On Appeal from and on Petition for Writ of Mandamus to the United States District Court for the Eastern District of Pennsylvania; D.C. Civil No. 90-0674

Greenberg and Cowen, Circuit Judges, and Clarkson S. Fisher, District Judge.*fn* Cowen, J., Circuit Judge, concurring in part and dissenting in part.

Author: Greenberg


GREENBERG, Circuit Judge

American Telephone and Telegraph Company appeals, invoking jurisdiction under the collateral order doctrine, from orders of the United States District Court for the Eastern District of Pennsylvania of July 27, 1990, and November 7, 1990, in this action involving claims brought against it by the Communication Workers of America (CWA) involving two of the Union's units. The complaint alleged that AT&T had contracted work out to nonbargaining unit employees in violation of its agreement not to do so. AT&T moved for a summary judgment, claiming that the contracting out grievances were not justiciable under the collective bargaining agreement and that determinations in grievance processes concerning the disputes were final.*fn1

The district court denied summary judgment by order of July 27, 1990, as to claims arising from the Business Units division, as it found that they were justiciable. It nevertheless dismissed the complaint insofar as it advanced those claims as they had not been properly pleaded. The dismissal, however, was with leave to amend so that they could be correctly asserted. The district court did not rule on the substantive issue raised by AT&T's motion, i.e. that the grievance determinations were final, as to the other unit involved, the Material Management Service unit (MMS), since it found that the MMS claims were subject to an arbitration exhaustion requirement. It thus dismissed the complaint in its entirety. AT&T then moved for reconsideration but the district court denied this motion by order of November 7, 1990.

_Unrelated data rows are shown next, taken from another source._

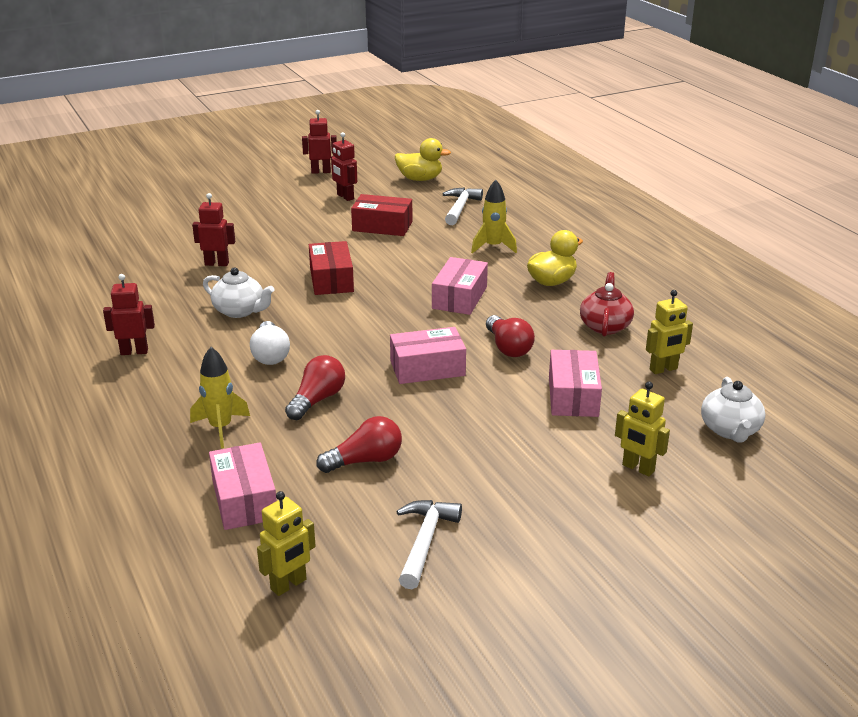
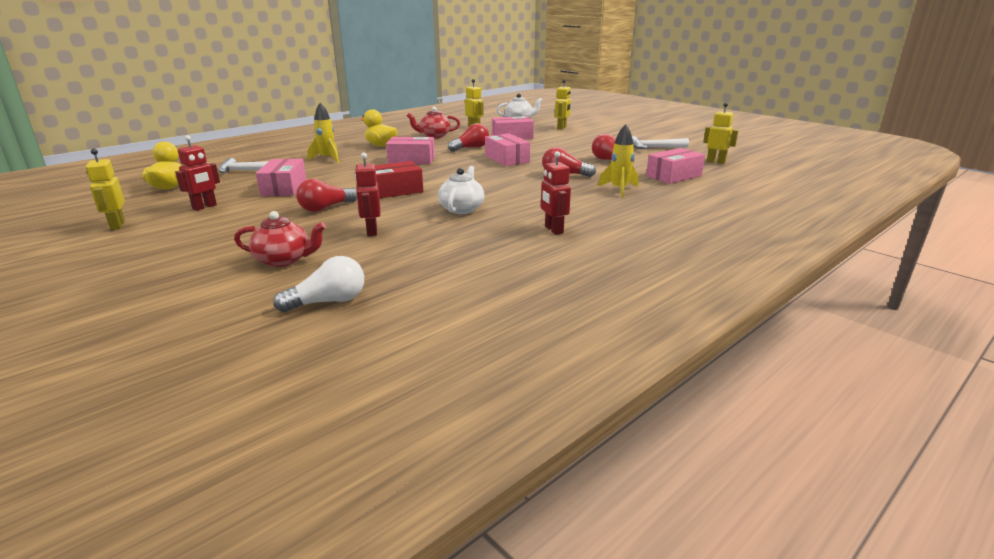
camera: 105 degrees left, 5 degrees down
(186, 230) = (284, 260): none -> red teapot
(270, 355) = (521, 191): white light bulb -> white light bulb (328, 302)
(300, 245) = (326, 208): none -> red light bulb
(321, 171) = (117, 225): red robot -> yellow robot
(382, 226) = (284, 188): red box -> pink box

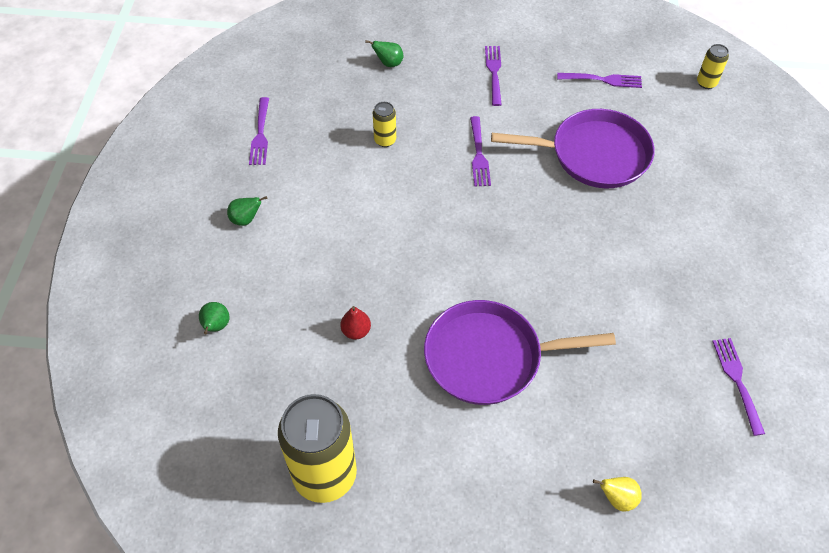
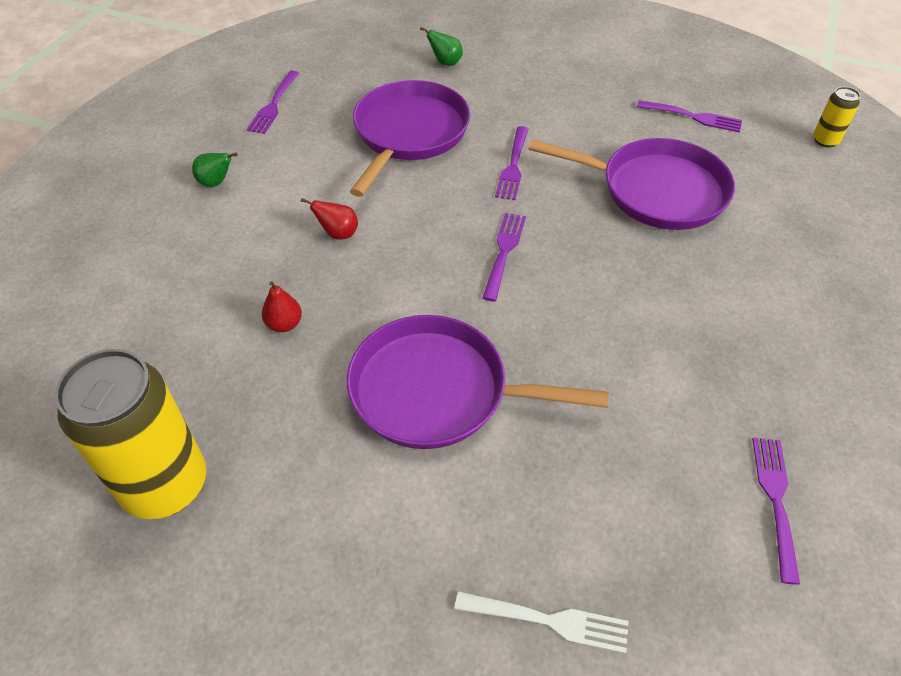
camera: 15 degrees right, 5 degrees down
(216, 326) = (125, 284): green pear -> none
(365, 245) = (338, 234): none -> red pear
(385, 140) = (409, 133): yellow can -> purple pan
(494, 73) = (563, 90): purple fork -> purple fork (504, 253)
(617, 498) = (547, 621): yellow pear -> white fork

In addition to appealing, AT&T has filed a petition for a writ of mandamus under 28 U.S.C. § 1651 asking us to direct the district court to enter judgment in its favor with respect to the Business Units claims. Furthermore, it asks us to direct the district court to vacate its order of arbitrability regarding the MMS claims and to rule on its motion for summary judgment as to those claims. We will dismiss the appeal and deny the petition for mandamus.


The Agreements Between AT&T and the Union

AT&T and the CWA are parties to a National Operations Memorandum of Understanding effective May 28, 1989, through May 30, 1992, applicable to distinct CWA bargaining units by means of separate collective bargaining agreements. The bargaining units involved here, the Business Units and the MMS units, are parties to collective bargaining agreements implementing the Memorandum of Understanding.

The Memorandum of Understanding contains a letter, the Bahr-Williams letter, from Raymond E. Williams, AT&T's Corporate Vice-President of Labor Relations, to Morton Bahr, General President of the International Union, addressing contracting out providing:

Dear Mr. Bahr:

I am writing to respond to the expressions of concern raised at the Operations bargaining table regarding the Company's contracting out of work, which have focused on situations in which a layoff is pending or has occurred (and ex-bargaining unit members retain recall rights) within the same geographical commuting area where the work is to be contracted, and in job titles whose occupants would traditionally have performed such work.

I do not believe that CWA and AT&T have diverse views on this subject.

As to other work normally performed by our employees, we have always preferred not to contract such work out if it would otherwise be performed by bargaining unit employees in job titles in a geographical commuting area (1) where layoffs of such employees are pending; or (2) where a layoff has already occurred and such laid off bargaining unit members retain recall rights and are available to perform such work.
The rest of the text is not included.